"Impfmüdigkeit ist Wohlstandsproblem"
Im Alter von acht Monaten erkrankte 1996 der Sohn von Bernhard Propper an Masern. Mit acht Jahren bekam er Gleichgewichtsstörungen, nach und nach "verlor er alle seine Fähigkeiten, konnte nicht mehr sprechen, nicht mehr alleine essen. 2004 sagten uns die Ärzte, dass er an einer Spätkomplikation von Masern, SSPE, leidet – und dass er daran sterben wird."
Proppers Sohn war zum Zeitpunkt der Infektion noch zu jung für eine Impfung – ihn hätte nur eine hohe Durchimpfungsrate (Herdenimmunität) schützen können – sind mehr als 95 Prozent einer Bevölkerung gegen Masern geimpft, sind Infektionsketten nicht mehr möglich.
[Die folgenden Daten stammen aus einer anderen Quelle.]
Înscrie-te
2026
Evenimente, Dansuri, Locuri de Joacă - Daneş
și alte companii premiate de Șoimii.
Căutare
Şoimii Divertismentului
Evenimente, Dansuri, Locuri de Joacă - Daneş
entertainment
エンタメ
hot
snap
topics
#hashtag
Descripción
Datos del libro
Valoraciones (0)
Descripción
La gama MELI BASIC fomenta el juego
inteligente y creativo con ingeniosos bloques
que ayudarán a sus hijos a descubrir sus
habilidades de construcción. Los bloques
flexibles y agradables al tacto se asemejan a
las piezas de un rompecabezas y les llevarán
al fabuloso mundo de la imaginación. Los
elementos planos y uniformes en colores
"Wir wollen das Thema ,Ethik und Impfen‘ aufgreifen", sagt Christiane Druml, Vorsitzende der Bioethikkommission im Bundeskanzleramt. Diese organisierte Mittwoch eine Diskussion zu dem Thema. "Wir sollten auch an diejenigen denken, die noch nicht (Säuglinge, Anm.) oder überhaupt nicht (z.B. wegen einer Immunschwächeerkrankung) durch eine Impfung geschützt werden können" – und deshalb auf eine Herdenimmunität angewiesen sind.
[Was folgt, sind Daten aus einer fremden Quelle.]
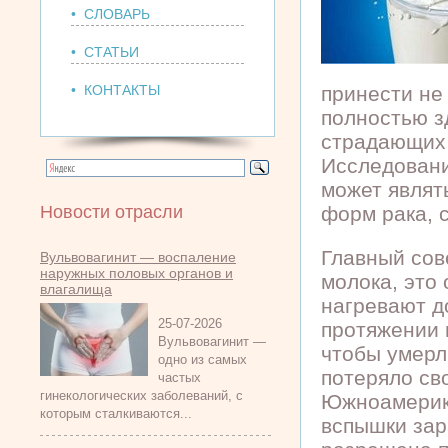
• СЛОВАРЬ
• СТАТЬИ
• КОНТАКТЫ
принести не
полностью з
страдающих 
Исследовани
может являт
Новости отрасли
форм рака, 
Главный сов
Вульвовагинит — воспаление
наружных половых органов и
молока, это
влагалища
нагревают д
25-07-2026
протяжении 
Вульвовагинит —
чтобы умерл
одно из самых
потеряло св
частых
гинекологических заболеваний, с
Южноамерика
которым сталкиваются...
вспышки зар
Einer der Hauptgründe für die in Industriestaaten verbreitete Impfmüdigkeit sei ein "Wohlstandsproblem", sagte der Arzt und Philosoph Urban Wiesing (Bild) vom Institut für Ethik und Geschichte der Medizin der Uni Tübingen: "Wir sehen nicht mehr, wie unsere Nachbarn von Infektionskrankheiten hinweggerafft werden."
Kein Impfzwang
Einen "Impfzwang" lehne er aber ab: "Andere Länder – etwa Finnland – haben eine Herdenimmunität auch ohne Zwang erreicht." Vielmehr müssten Maßnahmen wie Aufklärung, Werbung und Anreizsysteme stärker ausgeschöpft werden. Kein Problem sehe er in einem "kleinen Impfzwang": Also wenn z. B. eine Kindereinrichtung nur geimpfte Kinder aufnimmt – "und dies gut den Eltern gegenüber begründet".
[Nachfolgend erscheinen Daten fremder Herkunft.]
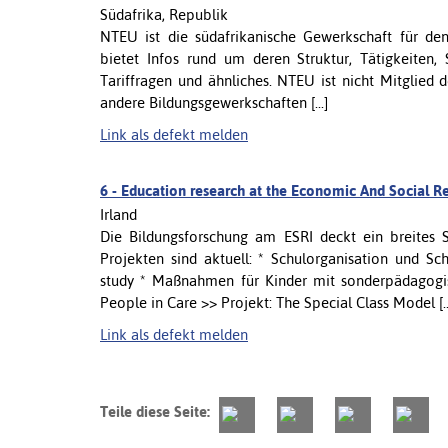
Südafrika, Republik
NTEU ist die südafrikanische Gewerkschaft für den
bietet Infos rund um deren Struktur, Tätigkeiten, 
Tariffragen und ähnliches. NTEU ist nicht Mitglied 
andere Bildungsgewerkschaften [...]
Link als defekt melden
6 -
Education research at the Economic And Social Res
Irland
Die Bildungsforschung am ESRI deckt ein breite
Projekten sind aktuell: * Schulorganisation und S
study * Maßnahmen für Kinder mit sonderpädagogis
People in Care >> Projekt: The Special Class Model [..
Link als defekt melden
Teile diese Seite:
"Ich habe Eltern noch nie von einer Impfung abgeraten, aber es muss möglich sein, kritische Fragen zu dem Thema stellen zu dürfen", sagte die Kinderärztin Elisabeth Frank, Schulärztin an der Rudolf-Steiner-Schule in Wien-Mauer. Es sei ein Wahnsinn, die HPV-Impfung gegen Gebärmutterhalskrebs an Schulen einzuführen, ohne dass es zuvor die Möglichkeit gibt, ein Gespräch mit den Eltern zu führen. Sehr merkwürdig komme ihr auch die kontinuierliche Aneinanderreihung von immer mehr und mehr Impfungen vor. Es gebe eine wissenschaftliche Arbeit, die zeige, dass bei einer steigenden Zahl von Impfdosen im ersten Lebensjahr auch die Sterblichkeit der Kinder steige.
Aufklärung
Kinderarzt Prim. Franz Zwiauer, Leiter der Kinderabteilung im Landesklinikum St. Pölten, wies das zurück: "Ich könnte sehr viele andere Arbeiten zitieren, wonach das Immunsystem auch mit vielen Impfdosen keine Probleme hat. Vor Einführung der Impfung gegen das Haemophilus-influenzae-Bakterium (kann zu Hirnhautentzündungen führen, Anm.) habe ich fünf Fälle in einem Jahr gesehen, seit es die Impfung gibt, keinen einzigen mehr." Es sei auch möglich, die Eltern schriftlich aufzuklären und im Anschluss die Möglichkeit eines persönlichen Gespräches anzubieten.
Ursula Köller, Vorsitzende der Arbeitsgruppe "Impfen" der Bioethikkommission: "Derzeit sterben weltweit täglich 2000 bis 4000 Menschen, weil sie keinen ausreichenden Impfschutz haben."